Failure to do so may result in permanent damage to the HPTA, which may prevent adequate levels of testosterone from being produced for the rest of one's life, and if left untreated, may ultimately require medical intervention in the form of testosterone replacement therapy (TRT).
Hepatotoxic side effects
The fact is that turinabol is a C17-alpha alkylated oral anabolic steroid, which can have negative effects on the liver.
Clinical data regarding the level of liver toxicity of Turinabol is very difficult to come by, but logic would suggest that due to its very low androgenic strength, liver toxicity may be mild but still present.
This is supported by the fact that many East German Olympic athletes prior to 1990 took Turinabol for several years without serious liver problems1.
However, it is important to understand that for East German athletes, doses ranged from 5 to 35 mg per day and were often administered at the lower end of this range.
Therefore, there could be a significant difference in potential hepatotoxicity between someone who took turinabol at 15 mg/day for 8 weeks and someone who took turinabol at 80 mg/day for 8 weeks.
Even the original manufacturer's pamphlet on the prescription turinabol package recommended that regular liver function tests be performed during use, as liver function can be significantly affected by high doses.
However, although Turinabol is one of the oral anabolic steroids considered to be the least liver toxic (along with Anavar and Primobolan), the possibility of liver damage cannot be ruled out, especially when used in high doses.
Negative cardiovascular risks, side effects, and cholesterol changes are known side effects shared by all anabolic steroids, and these also apply to Turinabol side effects.
Negative cardiovascular side effects from anabolic steroid use include a decrease in HDL (good cholesterol) and an increase in LDL (bad cholesterol).
The result of these changes is an increased risk of atherosclerosis, and the degree to which these changes are exacerbated is generally dose dependent (higher doses increase the negative changes and risk).
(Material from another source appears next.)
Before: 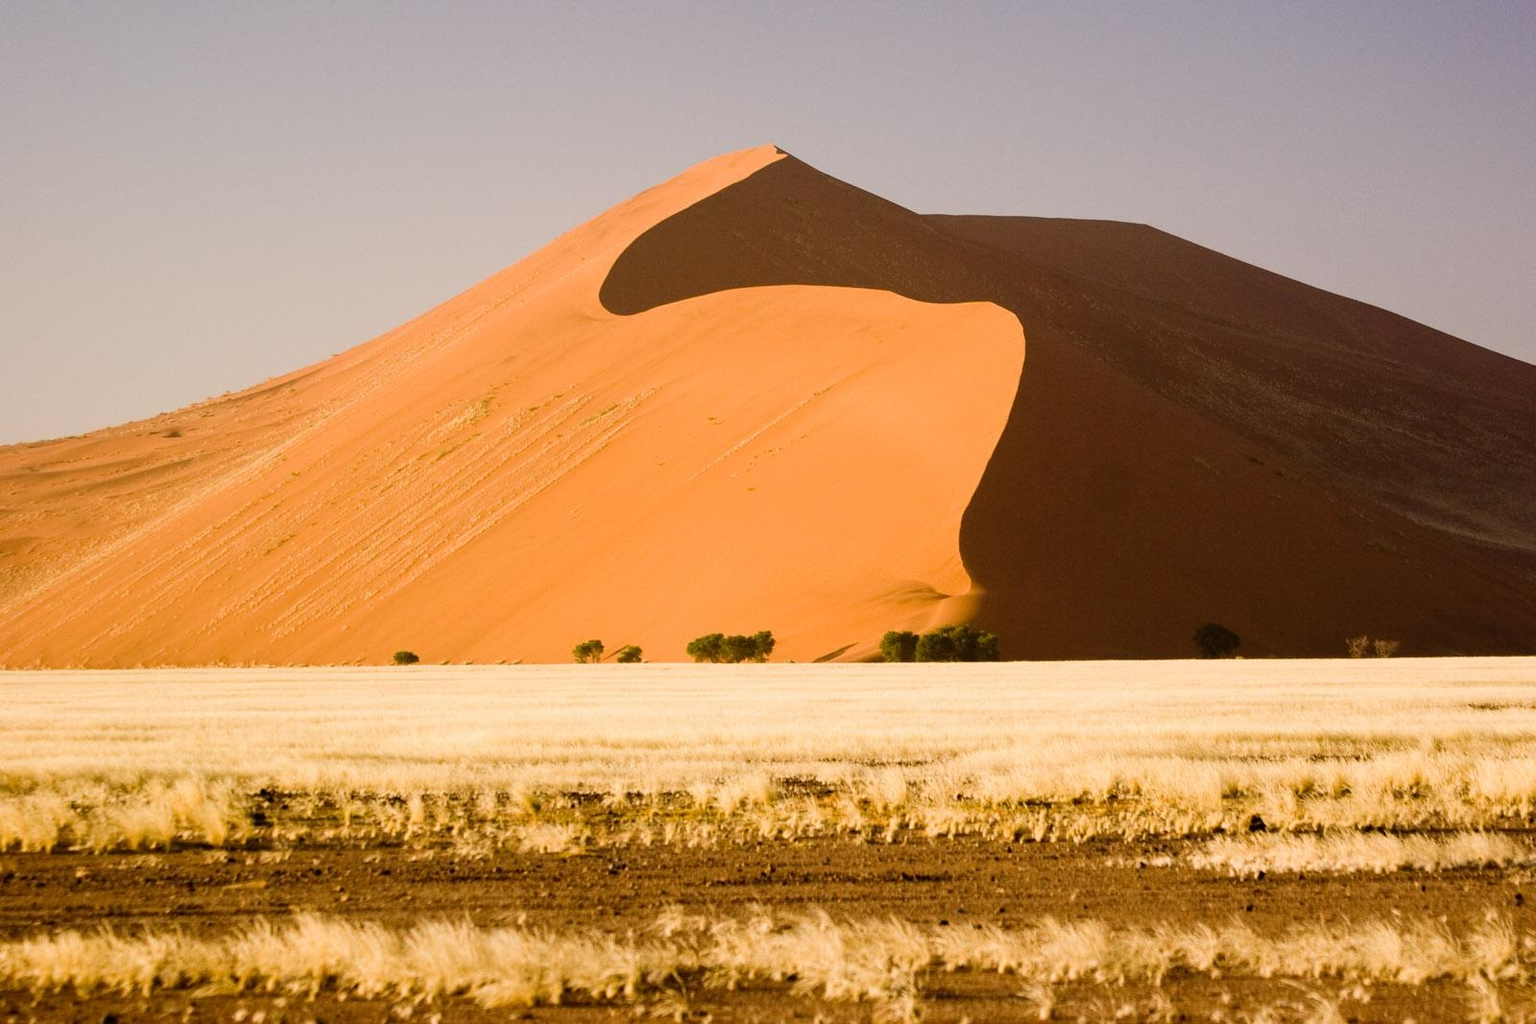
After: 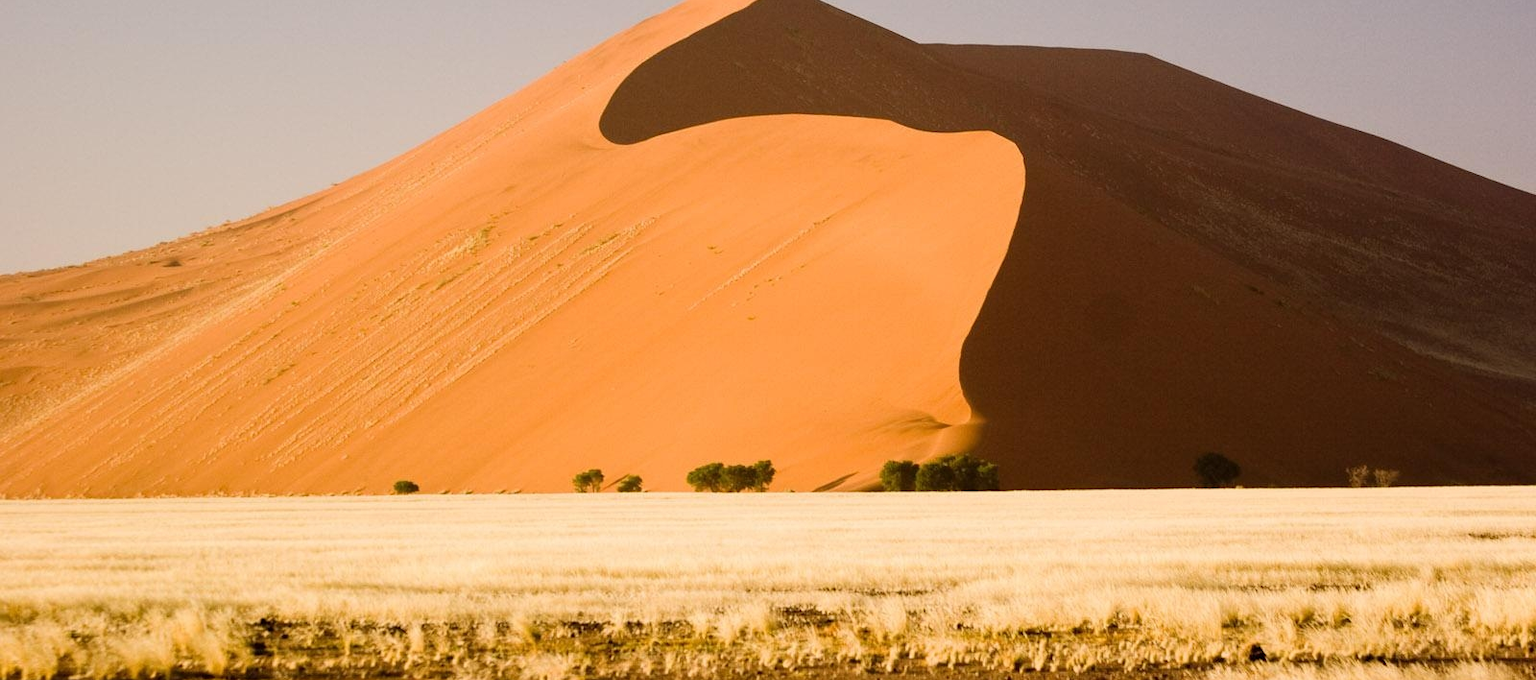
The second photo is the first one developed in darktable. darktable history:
crop: top 16.694%, bottom 16.766%
color zones: curves: ch2 [(0, 0.5) (0.143, 0.5) (0.286, 0.489) (0.415, 0.421) (0.571, 0.5) (0.714, 0.5) (0.857, 0.5) (1, 0.5)], mix -136.64%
Other factors that influence these negative cholesterol changes include duration of use and route of administration.
In terms of route of administration, oral anabolic steroids are known to have a much worse negative effect on cholesterol compared to injectable anabolic steroids.
This is because the liver acts as the body's cholesterol processing center, and the increased liver toxicity associated with anabolic steroids exacerbates the negative changes in cholesterol.
While little clinical data exists regarding the cardiovascular effects of Turinabol, it is widely recognized that it has a very potent effect on the liver's ability to process cholesterol.
This is likely due to Turinabol's strong resistance to hepatic metabolism, its non-aromatizing nature, and its status as a C17-alpha alkylated oral anabolic steroid.
Medical references
[1] Hormone doping and masculinization of athletes: a secret German program. Franke WW, Berendonk B. Clin Chem. July 1997;43(7):1262-79.